- _Study questions_
**a.** Using the gather environment page that follows, explain why the agents compete with one another over food. Answer in one to three sentences.
**b.** Using the gather environment page that follows, say whether each statement agrees with it. Answer yes or no for each, and quote the deciding words.
(i) Food has to be broken down by 5 attacks before an agent absorbs it.
(ii) An agent needs several attacks to kill another agent.
(iii) The default value of max_cycles is 1000.

- _Reading text_
- Opening Delimiter -

Gather#

../../../_images/magent_gather.gif

This environment is part of the MAgent environments. Please read that page first for general information.

Import

from pettingzoo.magent import gather_v4

Actions

Discrete

Parallel API

Yes

Manual Control

No

Agents

agents= [ omnivore_[0-494] ]

Agents

495

Action Shape

(33)

Action Values

Discrete(33)

Observation Shape

(15,15,5)

Observation Values

[0,2]

State Shape

(200, 200, 5)

State Values

(0, 2)

../../../_images/magent_gather_aec.svg

In gather, the agents gain reward by eating food. Food needs to be broken down by 5 “attacks” before it is absorbed. Since there is finite food on the map, there is competitive pressure between agents over the food. You expect to see that agents coordinate by not attacking each other until food is scarce. When food is scarce, agents may attack each other to try to monopolize the food. Agents can kill each other with a single attack.

Arguments#

gather_v4.env(minimap_mode=False, step_reward=-0.01, attack_penalty=-0.1,
dead_penalty=-1, attack_food_reward=0.5, max_cycles=500, extra_features=False)

minimap_mode: Turns on global minimap observations. These observations include your and your opponents piece densities binned over the 2d grid of the observation space. Also includes your agent_position, the absolute position on the map (rescaled from 0 to 1).

- Closing Delimiter -

- _Data segment_
- Opening Delimiter -

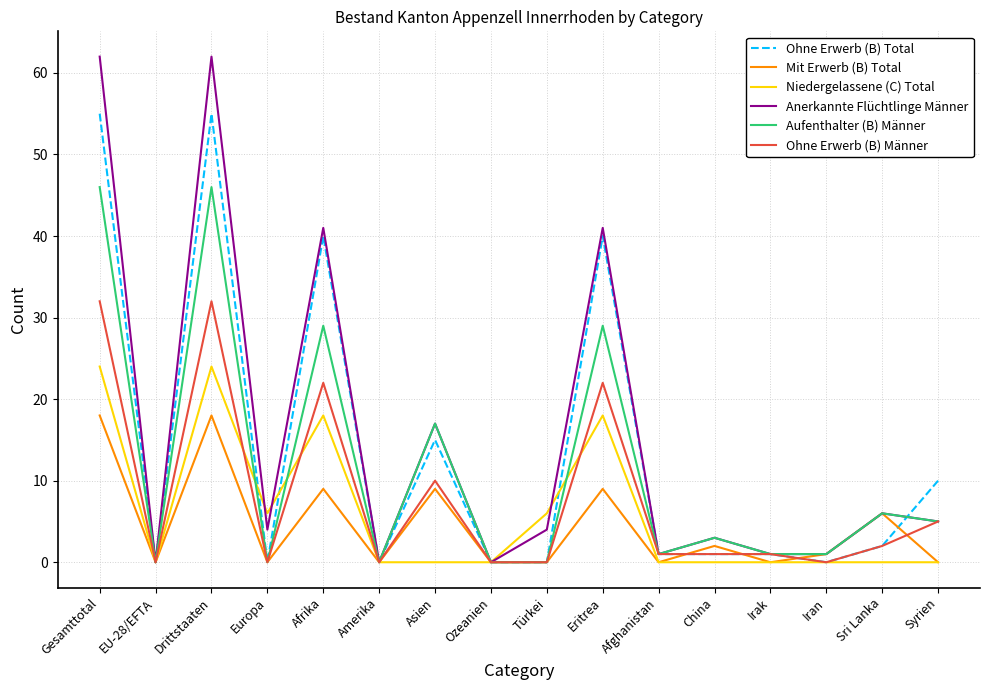

List the series in order of their peak value, highest first.

Anerkannte Flüchtlinge Männer, Ohne Erwerb (B) Total, Aufenthalter (B) Männer, Ohne Erwerb (B) Männer, Niedergelassene (C) Total, Mit Erwerb (B) Total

- Closing Delimiter -

- _List of solutions_
**a.** The agents compete because there is only a finite amount of food on the map. They gain reward by eating that food.

**b.**
(i) Yes: "Food needs to be broken down by 5 “attacks” before it is absorbed."
(ii) No: "Agents can kill each other with a single attack."
(iii) No: "max_cycles=500"